The <waterfieldmortgage.com> domain name resolves to a website that features links to other third-party websites offering goods and services that are in competition with Complainant’s offerings.  The Panel finds that Respondent’s competitive offering of office products and services constitutes neither a bona fide offering of goods or services pursuant to Policy ¶ 4(c)(i) nor a legitimate noncommercial or fair use pursuant to Policy ¶ 4(c)(iii).  See Expedia, Inc. v. Compaid, FA 520654 (Nat. Arb. Forum Aug. 30, 2005) (finding that the respondent’s use of the <expediate.com> domain name to redirect Internet users to a website featuring links to travel services that competed with the complainant was not a bona fide offering of goods or services pursuant to Policy ¶ 4(c)(i) or a legitimate noncommercial or fair use pursuant to Policy ¶ 4(c)(iii)); see also Glaxo Group Ltd. v. WWW Zban, FA 203164 (Nat. Arb. Forum Dec. 1, 2003) (finding that the respondent was not using the domain name within the parameters of Policy ¶ 4(c)(i) or (iii) because the respondent used the domain name to take advantage of the complainant's mark by diverting Internet users to a competing commercial site).

 

The Panel finds that Policy ¶ 4(a)(ii) has been satisfied.

 

Registration and Use in Bad Faith

 

The confusingly similar disputed domain name directs Internet customers to Respondent’s website that resolves from the disputed domain name, where they are further diverted to third-party websites competing with Complainant for business.  The Panel finds that Respondent is disrupting Complainant’s business by its competitive use of the confusingly similar disputed domain name, and therefore, that Respondent’s registration and use of the disputed domain name is in bad faith pursuant to Policy ¶ 4(b)(iii).  See St. Lawrence Univ. v. Nextnet Tech, FA 881234 (Nat. Arb. Forum Feb. 21, 2007) (“This Panel concludes that by redirecting Internet users seeking information on Complainant’s educational institution to competing websites, Respondent has engaged in bad faith registration and use pursuant to Policy ¶ 4(b)(iii).”); see also Instron Corp. v. Kaner, FA 768859 (Nat. Arb.
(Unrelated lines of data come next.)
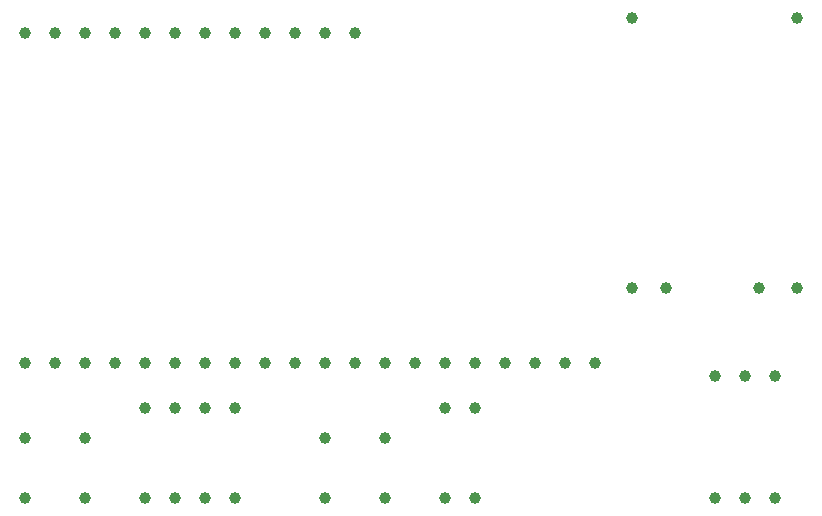
<source format=gbr>
%TF.GenerationSoftware,KiCad,Pcbnew,9.0.0*%
%TF.CreationDate,2025-03-26T13:51:13-07:00*%
%TF.ProjectId,tag_v2,7461675f-7632-42e6-9b69-6361645f7063,v0.4*%
%TF.SameCoordinates,Original*%
%TF.FileFunction,Plated,1,2,PTH,Drill*%
%TF.FilePolarity,Positive*%
%FSLAX46Y46*%
G04 Gerber Fmt 4.6, Leading zero omitted, Abs format (unit mm)*
G04 Created by KiCad (PCBNEW 9.0.0) date 2025-03-26 13:51:13*
%MOMM*%
%LPD*%
G01*
G04 APERTURE LIST*
%TA.AperFunction,ComponentDrill*%
%ADD10C,1.000000*%
%TD*%
G04 APERTURE END LIST*
D10*
%TO.C,ESP32_UWB1*%
X115570000Y-83820000D03*
X115570000Y-111760000D03*
%TO.C,RGB_LED_SQUARE1*%
X115570000Y-118110000D03*
X115570000Y-123190000D03*
%TO.C,ESP32_UWB1*%
X118110000Y-83820000D03*
X118110000Y-111760000D03*
X120650000Y-83820000D03*
X120650000Y-111760000D03*
%TO.C,RGB_LED_SQUARE1*%
X120650000Y-118110000D03*
X120650000Y-123190000D03*
%TO.C,ESP32_UWB1*%
X123190000Y-83820000D03*
X123190000Y-111760000D03*
X125730000Y-83820000D03*
X125730000Y-111760000D03*
%TO.C,R1*%
X125730000Y-115570000D03*
X125730000Y-123190000D03*
%TO.C,ESP32_UWB1*%
X128270000Y-83820000D03*
X128270000Y-111760000D03*
%TO.C,R2*%
X128270000Y-115570000D03*
X128270000Y-123190000D03*
%TO.C,ESP32_UWB1*%
X130810000Y-83820000D03*
X130810000Y-111760000D03*
%TO.C,R3*%
X130810000Y-115570000D03*
X130810000Y-123190000D03*
%TO.C,ESP32_UWB1*%
X133350000Y-83820000D03*
X133350000Y-111760000D03*
%TO.C,R4*%
X133350000Y-115570000D03*
X133350000Y-123190000D03*
%TO.C,ESP32_UWB1*%
X135890000Y-83820000D03*
X135890000Y-111760000D03*
X138430000Y-83820000D03*
X138430000Y-111760000D03*
X140970000Y-83820000D03*
X140970000Y-111760000D03*
%TO.C,RGB_LED_SQUARE2*%
X140970000Y-118110000D03*
X140970000Y-123190000D03*
%TO.C,ESP32_UWB1*%
X143510000Y-83820000D03*
X143510000Y-111760000D03*
X146050000Y-111760000D03*
%TO.C,RGB_LED_SQUARE2*%
X146050000Y-118110000D03*
X146050000Y-123190000D03*
%TO.C,ESP32_UWB1*%
X148590000Y-111760000D03*
X151130000Y-111760000D03*
%TO.C,R6*%
X151130000Y-115570000D03*
X151130000Y-123190000D03*
%TO.C,ESP32_UWB1*%
X153670000Y-111760000D03*
%TO.C,R5*%
X153670000Y-115570000D03*
X153670000Y-123190000D03*
%TO.C,ESP32_UWB1*%
X156210000Y-111760000D03*
X158750000Y-111760000D03*
X161290000Y-111760000D03*
X163830000Y-111760000D03*
%TO.C,Battery_Charger1*%
X166905000Y-82550000D03*
X166905000Y-105410000D03*
X169805000Y-105410000D03*
%TO.C,5V_DC_DC_Converter1*%
X173990000Y-112900000D03*
%TO.C,ON_OFF_SWITCH1*%
X173990000Y-123190000D03*
%TO.C,5V_DC_DC_Converter1*%
X176530000Y-112900000D03*
%TO.C,ON_OFF_SWITCH1*%
X176530000Y-123190000D03*
%TO.C,Battery_Charger1*%
X177675000Y-105410000D03*
%TO.C,5V_DC_DC_Converter1*%
X179070000Y-112900000D03*
%TO.C,ON_OFF_SWITCH1*%
X179070000Y-123190000D03*
%TO.C,Battery_Charger1*%
X180875000Y-82550000D03*
X180875000Y-105410000D03*
M02*

</source>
Forum Sept. 21, 2006) (finding that the respondent registered and used the disputed domain names in bad faith pursuant to Policy ¶ 4(b)(iii) by using the disputed domain names to operate websites that compete with the complainant’s business).

 

Respondent gains commercially from collecting “click-through” fees from the third-party websites.  The Panel finds that Respondent is intentionally using the disputed domain name for commercial gain by creating a likelihood of confusion with Complainant’s mark, and so, pursuant to Policy ¶ 4(b)(iv), further evidence of Respondent’s registration and use in bad faith.  See Zee TV USA, Inc. v. Siddiqi, FA 721969 (Nat. Arb. Forum July 18, 2006) (finding that the respondent engaged in bad faith registration and use by using a domain name that was confusingly similar to the complainant’s mark to offer links to third-party websites that offered services similar to those offered by the complainant); see also DatingDirect.com Ltd. v. Aston, FA 593977 (Nat. Arb. Forum Dec. 28, 2005) (“the Panel finds the respondent is appropriating the complainant’s mark in a confusingly similar domain name for commercial gain, which is evidence of bad faith registration and use pursuant to Policy ¶4(b)(iv).”).

 

The Panel finds that Policy ¶ 4(a)(iii) has been satisfied.

 

DECISION

Having established all three elements required under the ICANN Policy, the Panel concludes that relief shall be GRANTED.

 

Accordingly, it is Ordered that the <waterfieldmortgage.com> domain name be TRANSFERRED from Respondent to Complainant.